The War in Ukraine Will Fragment the World, Accelerating Deglobalization.
This phenomenon, which began more than ten years ago, will continue and grow.
World trade is not what it used to be. The international organization that tries to regulate it, the WTO, is forecasting an increase in trade in goods of 3% in 2022, lower than world growth, which could approach 4%.
Of course, this is still the fault of the epidemic. It's mostly the war's fault, according to Larry Fink, who heads BlackRock, the world's largest investment fund with more than $10 trillion in assets under management:
“The Russian invasion ended the globalization we've experienced over the last three decades.”
Just as the 1914-1918 war turned the page on what economist Susan Berger called “our first globalization”. But the great American financier is more than a decade late. He would have done better to look at a note published in January by the BII, which is none other than the BlackRock Investment Institute. A graph over a century and a half clearly showed that world trade has been on a plateau... for almost 15 years now.
Of course, we have to agree on the reality we are talking about. First, globalization is a movement. It is a quantity that becomes more global, that crosses more borders. Then, several quantities are involved. Products, capital, people, information. Most often, the globalization that is praised or rejected is about goods.
A form of deglobalization
And this globalization came to a halt more than a decade ago. Some analysts and economists were already talking about the paradoxes of deglobalization in 2011. That's saying something! The WTO reminds us in its latest forecasts: world merchandise trade grew twice as fast as world GDP before the 2008 financial crisis “but the ratio between trade growth and GDP growth fell to around one on average after the crisis”.
On closer inspection, trade has been growing at a slightly slower pace than output since then. It is indeed a form of de-globalization that is at work.

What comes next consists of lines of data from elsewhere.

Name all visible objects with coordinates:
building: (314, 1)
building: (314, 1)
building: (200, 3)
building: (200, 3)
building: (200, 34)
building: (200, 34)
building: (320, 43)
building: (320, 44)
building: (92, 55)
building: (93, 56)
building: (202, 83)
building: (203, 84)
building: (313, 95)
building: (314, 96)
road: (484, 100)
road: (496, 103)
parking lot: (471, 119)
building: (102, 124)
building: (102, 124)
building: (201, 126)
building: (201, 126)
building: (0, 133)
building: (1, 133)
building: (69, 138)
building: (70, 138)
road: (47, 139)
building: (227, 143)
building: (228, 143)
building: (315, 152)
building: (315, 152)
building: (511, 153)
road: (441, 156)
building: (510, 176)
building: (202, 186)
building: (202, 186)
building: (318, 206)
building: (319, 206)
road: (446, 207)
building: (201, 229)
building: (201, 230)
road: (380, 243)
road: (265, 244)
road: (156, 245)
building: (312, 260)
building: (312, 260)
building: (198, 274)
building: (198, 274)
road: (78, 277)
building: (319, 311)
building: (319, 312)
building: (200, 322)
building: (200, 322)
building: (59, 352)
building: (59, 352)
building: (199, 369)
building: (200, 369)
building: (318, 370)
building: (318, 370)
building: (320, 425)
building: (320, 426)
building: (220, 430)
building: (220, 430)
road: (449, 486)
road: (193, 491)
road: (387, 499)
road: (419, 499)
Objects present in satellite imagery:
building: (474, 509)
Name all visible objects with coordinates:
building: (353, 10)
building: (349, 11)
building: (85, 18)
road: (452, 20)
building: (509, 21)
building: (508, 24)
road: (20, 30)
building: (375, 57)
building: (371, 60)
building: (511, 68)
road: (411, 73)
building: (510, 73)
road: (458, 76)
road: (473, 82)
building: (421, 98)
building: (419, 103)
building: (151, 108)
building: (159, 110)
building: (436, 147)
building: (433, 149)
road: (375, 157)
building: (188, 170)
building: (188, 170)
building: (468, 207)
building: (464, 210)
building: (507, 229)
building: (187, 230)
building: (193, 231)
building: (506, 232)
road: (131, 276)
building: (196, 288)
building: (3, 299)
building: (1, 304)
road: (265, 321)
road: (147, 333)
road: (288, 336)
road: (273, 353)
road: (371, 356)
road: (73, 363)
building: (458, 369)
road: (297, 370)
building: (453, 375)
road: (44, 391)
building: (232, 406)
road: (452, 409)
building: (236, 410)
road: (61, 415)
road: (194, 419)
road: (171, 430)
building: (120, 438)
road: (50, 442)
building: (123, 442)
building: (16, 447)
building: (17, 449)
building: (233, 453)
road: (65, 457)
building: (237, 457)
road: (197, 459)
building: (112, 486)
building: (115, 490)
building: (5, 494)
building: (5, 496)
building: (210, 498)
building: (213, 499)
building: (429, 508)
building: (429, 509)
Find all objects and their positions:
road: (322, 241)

The experts at the McKinsey Global Institute, the research company backed by the firm of the same name, believe that the turnaround took place before the financial crisis.

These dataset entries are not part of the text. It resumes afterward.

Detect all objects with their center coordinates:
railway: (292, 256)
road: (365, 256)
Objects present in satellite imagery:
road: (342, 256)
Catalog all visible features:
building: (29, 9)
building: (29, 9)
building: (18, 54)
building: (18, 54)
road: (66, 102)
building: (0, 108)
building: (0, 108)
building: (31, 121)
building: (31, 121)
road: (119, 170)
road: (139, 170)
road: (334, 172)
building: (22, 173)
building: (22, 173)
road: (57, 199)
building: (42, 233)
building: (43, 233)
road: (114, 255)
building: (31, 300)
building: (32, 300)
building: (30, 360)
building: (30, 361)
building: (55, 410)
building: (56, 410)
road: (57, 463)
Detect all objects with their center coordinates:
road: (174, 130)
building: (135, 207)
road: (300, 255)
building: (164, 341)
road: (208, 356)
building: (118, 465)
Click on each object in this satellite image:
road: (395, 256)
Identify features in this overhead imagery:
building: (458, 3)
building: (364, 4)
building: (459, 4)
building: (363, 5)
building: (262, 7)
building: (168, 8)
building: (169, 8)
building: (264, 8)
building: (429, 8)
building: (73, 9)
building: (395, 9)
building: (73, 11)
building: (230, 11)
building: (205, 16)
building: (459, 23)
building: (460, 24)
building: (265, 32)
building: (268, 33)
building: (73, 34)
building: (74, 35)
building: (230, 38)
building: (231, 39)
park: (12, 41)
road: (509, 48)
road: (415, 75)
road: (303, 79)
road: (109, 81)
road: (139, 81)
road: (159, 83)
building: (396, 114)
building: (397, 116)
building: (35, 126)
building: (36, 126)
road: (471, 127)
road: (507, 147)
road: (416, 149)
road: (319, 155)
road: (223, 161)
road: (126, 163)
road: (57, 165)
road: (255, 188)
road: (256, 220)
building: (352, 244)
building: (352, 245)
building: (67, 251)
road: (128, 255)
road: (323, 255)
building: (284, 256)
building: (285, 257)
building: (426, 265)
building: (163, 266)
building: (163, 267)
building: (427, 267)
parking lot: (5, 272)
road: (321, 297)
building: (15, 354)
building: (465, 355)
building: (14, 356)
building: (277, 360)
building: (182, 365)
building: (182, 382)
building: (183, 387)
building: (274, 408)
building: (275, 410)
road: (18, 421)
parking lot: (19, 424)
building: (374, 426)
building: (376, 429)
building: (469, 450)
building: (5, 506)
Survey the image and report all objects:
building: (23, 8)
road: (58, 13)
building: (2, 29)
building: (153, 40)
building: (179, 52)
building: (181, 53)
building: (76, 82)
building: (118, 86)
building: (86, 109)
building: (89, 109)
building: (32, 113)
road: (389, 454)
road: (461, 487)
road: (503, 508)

Donald Trump's blow to globalization
The causes are multiple:
Need to produce closer to consumers
Rising wages in emerging countries
Chinese manufacturers are concentrating on their domestic market
Awareness of the fragility of stretched production chains
…
Why then does Larry Fink now speak of an “end to globalization” with the emergence of new world order? Perhaps because this end no longer comes from a myriad of economic decisions, but from a political choice. Vladimir Putin would have broken the dynamic by deciding to attack Ukraine. But this is a very American point of view here.
Seen from elsewhere, it is perfectly possible to consider that the real political breakthrough came on November 8, 2016, with the election in the United States of Donald Trump, who had built his program on closing the borders.
The breakdown of the 2008 financial crisis
Since then, trade relations have become much tenser. First between the United States and China, then between the United States and Europe, then Europe and China. The COVID-19 epidemic has further distanced them from each other.
Perhaps Larry Fink was thinking not of goods, but capital. After all, his job is to invest other people's money, all over the world. The financial blocking of Russia by the major Western capitals marks a turning point. Investors will now have to take into account a new geopolitical risk.
But the major break in capital movements dates precisely from the financial crisis of 2008, which had brutally frozen them. Since then, banking flows between countries have never recovered their pre-crisis level. Direct investment abroad has continued but at a much slower pace.
The emergence of the Sino-Russian bloc
So deglobalization is nothing new. Russia's invasion of Ukraine is a sign of another reality: the re-fragmentation of the world, which will logically accentuate it. Kristalina Georgieva, the managing director of the International Monetary Fund (IMF), recently spoke of this growing risk:
“The war also increases the risk of a more permanent fragmentation of the world economy into geopolitical blocs with distinct technology standards, cross‑border payment systems, and reserve currencies.”
Russia, for example, could aggregate into a Chinese bloc, as shown by the agreement to build a huge gas pipeline between the two countries, signed just after the invasion. It is not only goods and capital that are affected. Tourists, services, and data will flow less from one block to another. Globalization is a thing of the past. And those who hated it will probably soon regret it.